The Impossible Burger also has an assortment of environmental advantages in comparison to a beef patty. The most prominent goal of the makers of the Impossible Burger is to turn the global food system into a fully sustainable and eco-friendly network. The production alone uses 96 percent less land, and 87 percent less water than that of animal meat. Not only that, but almost 90 percent less greenhouse gas emissions are produced in the process. These types of wastes are a result of the production of the world’s animal food products, and Hope says that they “have a detrimental effect on our environment.”

There are various reasons people are often hesitant to switch to a vegan or plant-based diet, most times due to health factors, expenses, or the simple fear of taste dissatisfaction. Out of the billions of people living in the world, only about 75,3000,000 are vegan; that is less than .1 percent of the worldwide population.

However, with the mass production and growing availability of foods like the Impossible Burger, it seems as though the vegan diet is becoming increasingly more achievable for the average food-loving individual.

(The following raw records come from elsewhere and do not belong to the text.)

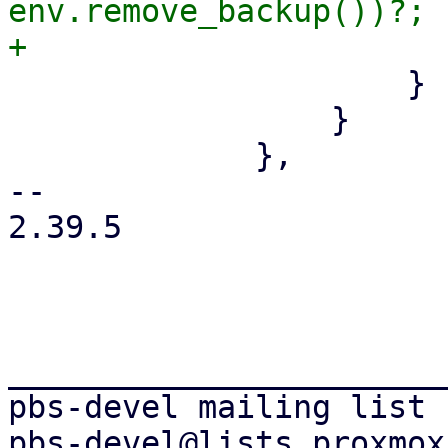
env.remove_backup())?;

                     }

                 }

             },

-- 

2.39.5

_______________________
pbs-devel mailing list
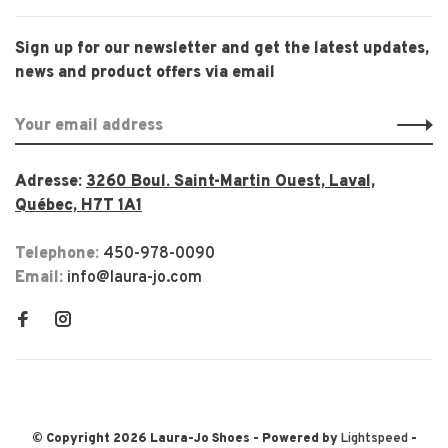
Sign up for our newsletter and get the latest updates,
news and product offers via email
Adresse:
3260 Boul. Saint-Martin Ouest, Laval,
Québec, H7T 1A1
Telephone:
450-978-0090
Email:
info@laura-jo.com
© Copyright 2026 Laura-Jo Shoes
- Powered by
Lightspeed
-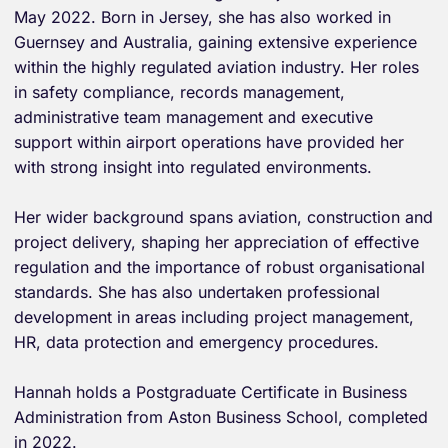
May 2022. Born in Jersey, she has also worked in
Guernsey and Australia, gaining extensive experience
within the highly regulated aviation industry. Her roles
in safety compliance, records management,
administrative team management and executive
support within airport operations have provided her
with strong insight into regulated environments.
Her wider background spans aviation, construction and
project delivery, shaping her appreciation of effective
regulation and the importance of robust organisational
standards. She has also undertaken professional
development in areas including project management,
HR, data protection and emergency procedures.
Hannah holds a Postgraduate Certificate in Business
Administration from Aston Business School, completed
in 2022.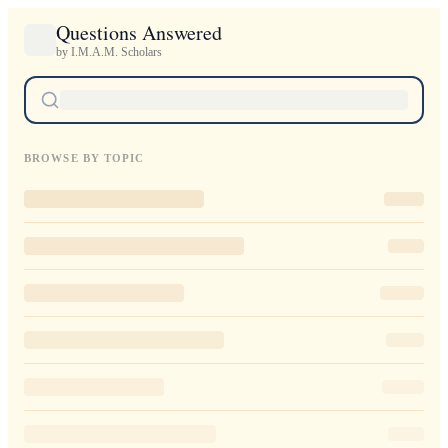
Questions Answered
by I.M.A.M. Scholars
BROWSE BY TOPIC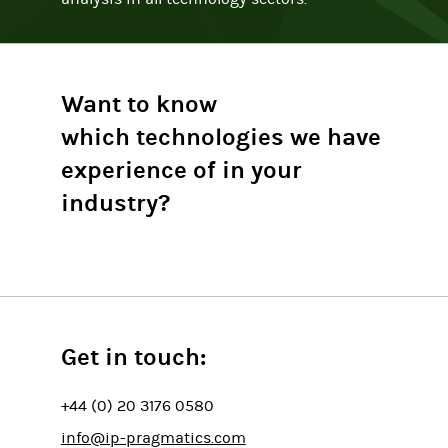
Want to know
which technologies we have
experience of in your
industry?
Get in touch:
+44 (0) 20 3176 0580
info@ip-pragmatics.com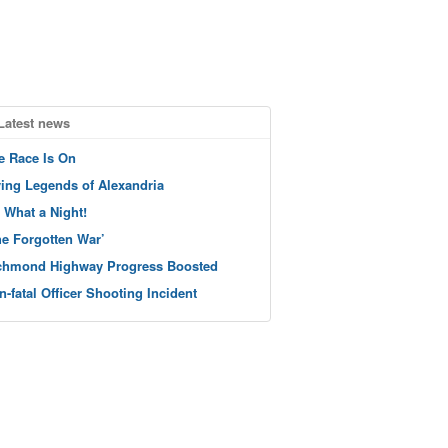
Latest news
e Race Is On
ving Legends of Alexandria
 What a Night!
he Forgotten War’
chmond Highway Progress Boosted
n-fatal Officer Shooting Incident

When asked about her personal plant-based diet, Professor Mary Harris, Director of Plants for Peace at Monmouth University, said, “My health completely transformed, my energy levels increased dramatically, and everything I was able to eat as an omnivore, I was able to find a vegan version I could make that was healthier for me.”

Whether you follow a vegan diet, eat plant-based, or love to indulge in some wings and cheese- steaks on a late Friday night, there is no reason you shouldn’t give the Impossible Burger a try…for all you know, it could take only one bite of this plant-based patty for you to never go back to real beef.